When it comes to solving America's trade deficit, some economists say instead of going after Beijing, the White House should look into some of its deep-seated domestic problems first. CGTN's Wang Guan takes a closer look.
WANG GUAN WASHINGTON The White House has rejected the framing of the ongoing trade disputes between the U.S. and China as a war. Robert Lighthizer, U.S. trade representative Peter Navarro, President Trump's key trade adviser, and Wilbur Ross, U.S. Secretary of Commerce have all come forward in the past couple of days and justified Washington's trade actions against China.
WILBUR ROSS US SECRETARY OF COMMERCE "When we are 500 billion down, this isn't a trade war we can lose. We've had this trade deficit issue for a long long time."

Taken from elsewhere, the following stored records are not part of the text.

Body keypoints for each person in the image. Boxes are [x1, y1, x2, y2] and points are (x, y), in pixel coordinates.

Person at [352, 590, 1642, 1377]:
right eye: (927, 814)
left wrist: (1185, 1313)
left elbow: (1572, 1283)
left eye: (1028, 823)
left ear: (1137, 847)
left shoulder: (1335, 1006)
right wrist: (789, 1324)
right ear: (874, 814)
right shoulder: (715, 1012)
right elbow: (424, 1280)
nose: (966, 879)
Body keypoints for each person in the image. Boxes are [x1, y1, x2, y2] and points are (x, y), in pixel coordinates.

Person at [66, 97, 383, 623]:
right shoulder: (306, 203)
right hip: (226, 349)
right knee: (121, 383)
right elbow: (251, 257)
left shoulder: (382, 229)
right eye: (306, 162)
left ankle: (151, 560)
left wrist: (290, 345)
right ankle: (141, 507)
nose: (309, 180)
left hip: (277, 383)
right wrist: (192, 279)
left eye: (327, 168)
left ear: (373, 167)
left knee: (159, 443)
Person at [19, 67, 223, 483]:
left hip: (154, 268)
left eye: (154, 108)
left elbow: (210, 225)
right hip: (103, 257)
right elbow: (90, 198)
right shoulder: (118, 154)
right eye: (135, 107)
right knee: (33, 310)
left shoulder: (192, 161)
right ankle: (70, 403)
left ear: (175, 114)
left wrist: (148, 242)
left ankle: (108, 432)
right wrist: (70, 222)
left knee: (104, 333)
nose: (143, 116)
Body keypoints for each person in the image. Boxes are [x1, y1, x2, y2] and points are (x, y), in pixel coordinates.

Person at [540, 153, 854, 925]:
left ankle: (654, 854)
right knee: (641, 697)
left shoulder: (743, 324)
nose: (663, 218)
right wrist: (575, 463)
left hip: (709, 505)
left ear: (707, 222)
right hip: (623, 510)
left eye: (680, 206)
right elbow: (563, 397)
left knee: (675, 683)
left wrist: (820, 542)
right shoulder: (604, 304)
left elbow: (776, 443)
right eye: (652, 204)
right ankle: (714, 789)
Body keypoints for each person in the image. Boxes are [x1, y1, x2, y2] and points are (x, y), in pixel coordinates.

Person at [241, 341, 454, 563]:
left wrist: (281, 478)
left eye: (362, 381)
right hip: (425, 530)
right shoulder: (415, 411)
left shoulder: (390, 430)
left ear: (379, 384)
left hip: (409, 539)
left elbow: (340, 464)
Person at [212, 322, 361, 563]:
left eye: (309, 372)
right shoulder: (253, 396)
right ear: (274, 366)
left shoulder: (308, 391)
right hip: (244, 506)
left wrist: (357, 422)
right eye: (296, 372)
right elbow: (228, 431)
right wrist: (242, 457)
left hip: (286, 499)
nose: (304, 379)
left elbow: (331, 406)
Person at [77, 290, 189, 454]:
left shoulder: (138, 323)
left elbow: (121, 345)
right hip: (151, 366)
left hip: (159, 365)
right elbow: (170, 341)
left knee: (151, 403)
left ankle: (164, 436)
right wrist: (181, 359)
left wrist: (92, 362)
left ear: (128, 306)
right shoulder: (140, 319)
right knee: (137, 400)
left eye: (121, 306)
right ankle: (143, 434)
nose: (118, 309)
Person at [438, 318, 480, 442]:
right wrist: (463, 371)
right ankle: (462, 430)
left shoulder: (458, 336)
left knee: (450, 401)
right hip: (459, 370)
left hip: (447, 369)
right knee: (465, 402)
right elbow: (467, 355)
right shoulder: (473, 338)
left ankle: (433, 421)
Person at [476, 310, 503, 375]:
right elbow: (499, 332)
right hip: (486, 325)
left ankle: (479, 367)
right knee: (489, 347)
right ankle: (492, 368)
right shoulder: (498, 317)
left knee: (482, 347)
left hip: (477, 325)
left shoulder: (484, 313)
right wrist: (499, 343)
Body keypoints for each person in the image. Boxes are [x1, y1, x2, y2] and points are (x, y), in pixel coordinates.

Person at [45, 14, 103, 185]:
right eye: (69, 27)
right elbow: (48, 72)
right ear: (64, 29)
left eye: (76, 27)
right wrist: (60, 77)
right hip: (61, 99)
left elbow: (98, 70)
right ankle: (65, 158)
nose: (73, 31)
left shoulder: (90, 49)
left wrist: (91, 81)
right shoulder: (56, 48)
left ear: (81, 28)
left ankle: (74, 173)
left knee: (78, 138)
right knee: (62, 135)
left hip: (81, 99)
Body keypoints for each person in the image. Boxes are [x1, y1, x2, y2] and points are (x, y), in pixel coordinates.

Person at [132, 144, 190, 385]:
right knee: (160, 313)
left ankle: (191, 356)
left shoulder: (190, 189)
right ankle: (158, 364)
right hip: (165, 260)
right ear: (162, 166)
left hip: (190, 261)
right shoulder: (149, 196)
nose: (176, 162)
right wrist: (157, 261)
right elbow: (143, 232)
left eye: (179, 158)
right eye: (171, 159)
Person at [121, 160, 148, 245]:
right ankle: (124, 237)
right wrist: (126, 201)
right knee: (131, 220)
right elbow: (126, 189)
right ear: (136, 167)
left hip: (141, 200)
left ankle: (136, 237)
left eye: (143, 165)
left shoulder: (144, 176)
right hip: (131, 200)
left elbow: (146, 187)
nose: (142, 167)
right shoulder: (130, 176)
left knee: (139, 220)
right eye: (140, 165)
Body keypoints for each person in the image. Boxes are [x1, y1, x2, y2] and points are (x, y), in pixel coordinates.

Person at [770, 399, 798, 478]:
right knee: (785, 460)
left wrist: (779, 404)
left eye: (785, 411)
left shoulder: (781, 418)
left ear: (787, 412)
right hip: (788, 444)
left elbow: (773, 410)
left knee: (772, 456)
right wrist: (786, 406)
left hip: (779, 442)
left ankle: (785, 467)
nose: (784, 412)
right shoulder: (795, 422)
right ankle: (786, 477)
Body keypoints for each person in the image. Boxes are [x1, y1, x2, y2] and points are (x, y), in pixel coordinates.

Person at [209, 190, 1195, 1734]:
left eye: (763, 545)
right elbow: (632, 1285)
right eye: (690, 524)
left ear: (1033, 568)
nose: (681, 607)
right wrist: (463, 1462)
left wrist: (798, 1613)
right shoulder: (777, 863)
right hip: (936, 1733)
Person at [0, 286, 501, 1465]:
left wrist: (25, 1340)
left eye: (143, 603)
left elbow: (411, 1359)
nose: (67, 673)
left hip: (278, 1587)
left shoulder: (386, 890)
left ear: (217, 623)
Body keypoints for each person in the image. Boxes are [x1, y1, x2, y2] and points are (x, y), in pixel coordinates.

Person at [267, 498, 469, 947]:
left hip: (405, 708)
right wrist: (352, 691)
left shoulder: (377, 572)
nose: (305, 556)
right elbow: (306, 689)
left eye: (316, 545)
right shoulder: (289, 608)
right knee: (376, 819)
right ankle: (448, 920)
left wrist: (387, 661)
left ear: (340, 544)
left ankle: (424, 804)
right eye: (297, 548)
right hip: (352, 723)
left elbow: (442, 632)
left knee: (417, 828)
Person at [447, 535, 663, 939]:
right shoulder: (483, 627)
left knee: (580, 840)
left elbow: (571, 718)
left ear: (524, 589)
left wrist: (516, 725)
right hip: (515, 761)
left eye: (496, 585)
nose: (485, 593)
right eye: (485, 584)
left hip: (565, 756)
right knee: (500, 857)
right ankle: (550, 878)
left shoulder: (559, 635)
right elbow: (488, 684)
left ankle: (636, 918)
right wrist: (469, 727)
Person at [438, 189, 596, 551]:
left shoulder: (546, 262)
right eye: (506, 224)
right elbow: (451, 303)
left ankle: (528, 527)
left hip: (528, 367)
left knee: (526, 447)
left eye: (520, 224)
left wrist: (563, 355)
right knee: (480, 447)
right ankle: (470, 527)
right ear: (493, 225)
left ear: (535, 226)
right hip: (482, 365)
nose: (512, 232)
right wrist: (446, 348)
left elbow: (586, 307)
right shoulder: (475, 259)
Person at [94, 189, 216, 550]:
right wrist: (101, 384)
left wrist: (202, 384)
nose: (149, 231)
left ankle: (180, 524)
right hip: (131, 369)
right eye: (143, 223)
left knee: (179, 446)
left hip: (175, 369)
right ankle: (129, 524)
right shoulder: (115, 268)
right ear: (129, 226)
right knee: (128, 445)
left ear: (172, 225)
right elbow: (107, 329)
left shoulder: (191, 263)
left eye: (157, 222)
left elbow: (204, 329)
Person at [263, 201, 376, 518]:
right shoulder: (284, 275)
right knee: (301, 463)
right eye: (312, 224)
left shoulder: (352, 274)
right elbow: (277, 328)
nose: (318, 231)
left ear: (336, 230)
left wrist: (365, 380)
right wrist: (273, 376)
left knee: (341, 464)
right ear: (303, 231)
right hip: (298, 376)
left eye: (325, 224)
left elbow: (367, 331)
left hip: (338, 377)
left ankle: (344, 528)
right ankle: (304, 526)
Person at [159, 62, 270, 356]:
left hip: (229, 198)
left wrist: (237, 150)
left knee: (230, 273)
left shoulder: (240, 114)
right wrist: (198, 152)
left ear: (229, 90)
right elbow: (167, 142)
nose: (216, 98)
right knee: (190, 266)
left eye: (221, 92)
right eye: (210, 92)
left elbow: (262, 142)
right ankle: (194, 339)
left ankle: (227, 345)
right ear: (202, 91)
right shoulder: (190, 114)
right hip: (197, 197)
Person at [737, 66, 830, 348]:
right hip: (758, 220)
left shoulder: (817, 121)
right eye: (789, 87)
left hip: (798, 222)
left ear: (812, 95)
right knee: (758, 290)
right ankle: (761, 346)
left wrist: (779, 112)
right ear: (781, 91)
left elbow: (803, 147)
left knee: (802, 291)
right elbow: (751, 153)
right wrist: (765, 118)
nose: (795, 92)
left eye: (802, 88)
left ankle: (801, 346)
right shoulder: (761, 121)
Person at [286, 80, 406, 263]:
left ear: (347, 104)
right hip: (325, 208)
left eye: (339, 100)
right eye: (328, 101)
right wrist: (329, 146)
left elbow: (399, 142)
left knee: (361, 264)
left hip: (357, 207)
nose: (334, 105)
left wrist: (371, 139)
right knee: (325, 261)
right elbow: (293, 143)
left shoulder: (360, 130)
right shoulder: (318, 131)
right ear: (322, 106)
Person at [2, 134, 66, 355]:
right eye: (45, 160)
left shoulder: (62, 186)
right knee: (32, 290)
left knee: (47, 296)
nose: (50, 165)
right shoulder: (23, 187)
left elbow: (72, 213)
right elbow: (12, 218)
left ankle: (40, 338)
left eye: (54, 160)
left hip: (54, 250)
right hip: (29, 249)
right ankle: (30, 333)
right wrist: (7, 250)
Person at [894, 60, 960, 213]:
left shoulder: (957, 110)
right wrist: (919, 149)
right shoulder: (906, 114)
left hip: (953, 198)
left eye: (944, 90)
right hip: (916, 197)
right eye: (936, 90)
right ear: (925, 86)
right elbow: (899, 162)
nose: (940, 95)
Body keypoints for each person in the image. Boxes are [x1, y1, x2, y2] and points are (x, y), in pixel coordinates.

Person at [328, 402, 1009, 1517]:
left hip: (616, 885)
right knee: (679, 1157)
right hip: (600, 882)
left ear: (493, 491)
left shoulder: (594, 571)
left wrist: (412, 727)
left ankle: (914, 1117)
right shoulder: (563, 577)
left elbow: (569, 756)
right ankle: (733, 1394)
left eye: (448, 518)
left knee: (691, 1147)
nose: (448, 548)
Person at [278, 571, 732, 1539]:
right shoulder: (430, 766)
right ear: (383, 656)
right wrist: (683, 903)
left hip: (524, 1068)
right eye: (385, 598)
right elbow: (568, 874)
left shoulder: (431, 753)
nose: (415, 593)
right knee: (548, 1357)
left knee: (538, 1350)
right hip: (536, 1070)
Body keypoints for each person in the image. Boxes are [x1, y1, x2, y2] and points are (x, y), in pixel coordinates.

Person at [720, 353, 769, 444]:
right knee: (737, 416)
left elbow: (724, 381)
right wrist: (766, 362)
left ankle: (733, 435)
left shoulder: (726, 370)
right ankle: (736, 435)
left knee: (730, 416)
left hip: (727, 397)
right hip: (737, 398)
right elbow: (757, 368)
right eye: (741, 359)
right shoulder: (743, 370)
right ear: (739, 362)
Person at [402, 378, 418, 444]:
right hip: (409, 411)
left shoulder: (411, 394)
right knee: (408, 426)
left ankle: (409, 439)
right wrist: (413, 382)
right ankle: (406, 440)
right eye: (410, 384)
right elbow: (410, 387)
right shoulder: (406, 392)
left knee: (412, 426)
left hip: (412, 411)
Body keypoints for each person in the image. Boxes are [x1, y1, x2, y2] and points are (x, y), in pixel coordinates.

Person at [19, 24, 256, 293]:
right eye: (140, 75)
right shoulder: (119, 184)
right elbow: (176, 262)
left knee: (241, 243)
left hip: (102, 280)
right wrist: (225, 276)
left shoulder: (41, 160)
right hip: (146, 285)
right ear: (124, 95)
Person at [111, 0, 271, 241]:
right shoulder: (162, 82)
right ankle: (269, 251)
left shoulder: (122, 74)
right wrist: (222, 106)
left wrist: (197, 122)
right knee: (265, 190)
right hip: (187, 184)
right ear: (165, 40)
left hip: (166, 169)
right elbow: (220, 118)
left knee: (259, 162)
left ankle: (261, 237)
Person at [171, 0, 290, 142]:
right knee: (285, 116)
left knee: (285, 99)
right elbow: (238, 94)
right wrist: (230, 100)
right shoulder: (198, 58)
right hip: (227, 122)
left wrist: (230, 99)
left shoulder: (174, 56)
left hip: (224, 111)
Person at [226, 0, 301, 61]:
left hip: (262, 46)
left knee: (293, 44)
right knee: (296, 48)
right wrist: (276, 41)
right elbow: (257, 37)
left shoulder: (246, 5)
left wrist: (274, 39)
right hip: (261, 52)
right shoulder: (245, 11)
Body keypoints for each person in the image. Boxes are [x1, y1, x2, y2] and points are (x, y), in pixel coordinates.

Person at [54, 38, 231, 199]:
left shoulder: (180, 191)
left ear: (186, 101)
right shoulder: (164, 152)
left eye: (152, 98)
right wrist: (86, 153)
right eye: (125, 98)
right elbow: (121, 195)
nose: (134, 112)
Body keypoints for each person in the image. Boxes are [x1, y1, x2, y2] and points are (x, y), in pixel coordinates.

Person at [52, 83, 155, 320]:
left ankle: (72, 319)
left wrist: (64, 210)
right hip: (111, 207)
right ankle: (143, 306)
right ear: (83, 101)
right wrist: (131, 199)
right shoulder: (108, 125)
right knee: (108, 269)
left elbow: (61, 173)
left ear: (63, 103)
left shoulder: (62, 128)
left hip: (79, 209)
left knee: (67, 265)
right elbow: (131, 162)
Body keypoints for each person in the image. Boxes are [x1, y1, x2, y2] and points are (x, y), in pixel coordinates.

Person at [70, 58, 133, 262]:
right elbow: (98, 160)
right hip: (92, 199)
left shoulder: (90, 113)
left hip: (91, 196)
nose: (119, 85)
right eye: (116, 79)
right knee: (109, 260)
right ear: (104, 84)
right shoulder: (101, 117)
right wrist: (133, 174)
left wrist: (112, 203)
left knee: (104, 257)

ROBERT LIGHTHIZER US TRADE REPRESENTATIVE "We had 375 billion deficit in goods trade with China. This is unsustainable. They are half of our problem."
PETER NAVARRO, DIRECTOR WHITE HOUSE NATIONAL TRADE COUNCIL "When China joined the WTO, they promised to play by the rules. They didn't. Their GDP grew from 1 trillion to 12 trillion. And in the meanwhile we lost 60 thousand factories and 5 million manufacturing jobs. That's on China."
WANG GUAN WASHINGTON The White House seemed to acknowledge that intellectual property and alleged technology transfers are just easy targets while the Section 301 investigation is a weapon in America's trade toolbox. The ultimate goal is to resolve the deficit and more importantly perhaps, to prevent China from challenging America's dominance in global economy. Some U.S. experts say this is Washington's tactics of scapegoating others for its own problem. Stephen Roach is professor at Yale University and author of book Unbalanced: The Codependency of U.S. and China. He argues that American household's consume-now-pay-later culture and savings shortfall explain much of America's deficit with China. Roach wrote "American politicians love to blame China and trade deals as the major source of pressure on U.S. jobs and wages. But when it comes to the trade deficits, the U.S. made its own bed.The country has been living beyond its means for decades and drawing freely on surplus saving from abroad to fund the greatest consumption binge in history. Politicians, of course, don't want to blame voters for their profligacy; it is much easier to point the finger at others." According to the World Bank and the U.S. Federal Reserve, in 1970, U.S. household consumption was 666.6 billion dollars, in 2017 that figure is 13.7 trillion, or nearly 70 percent of GDP. The U.S. has 4% of the world's population but consumes 22% of its goods. As America is buying more, they are doing so with borrowed money. According to Federal Reserve and U.S. Census Bureau, U.S. family debt is 14% of disposable income in 1970. In 2017, U.S. family debt is 73% of disposable income. In the meantime, Americans borrow more and save less. The saving to GDP ratio dropped from 13% to just 2.6%. And if one looks at the deficit chart, this is where problems begin. 1975 was the last time the U.S. has seen a trade surplus. That said, deficit spending is not necessarily a bad thing. Nor is America's trade deficit with China. Former U.S. Secretary of State Colin Powell spoke to CGTN a few years ago.
COLIN POWELL FORMER US SECRETARY OF STATE "China sent stuff to Walmart. Walmart sells it. The money goes back to China, and then China lends to us to solve our deficit. A wonderful business cycle. Nobody's gonna put that at risk. It benefits all parties."
WANG GUAN WASHINGTON "Experts point out throughout history, it's a common place occurrence for countries going through industrialization to experience trade surplus. The U.S. has 93 years of trade surplus between 1874 to 1970. Germany had 84 years of trade surplus starting in the 1880s, Japan witnessed a 30-year straight surplus from 1981 to 2010. And as China picked up pace in ITS industrialization process, surplus with the world specifically with the U.S. began in the 1990s. WG, CGTN, Washington."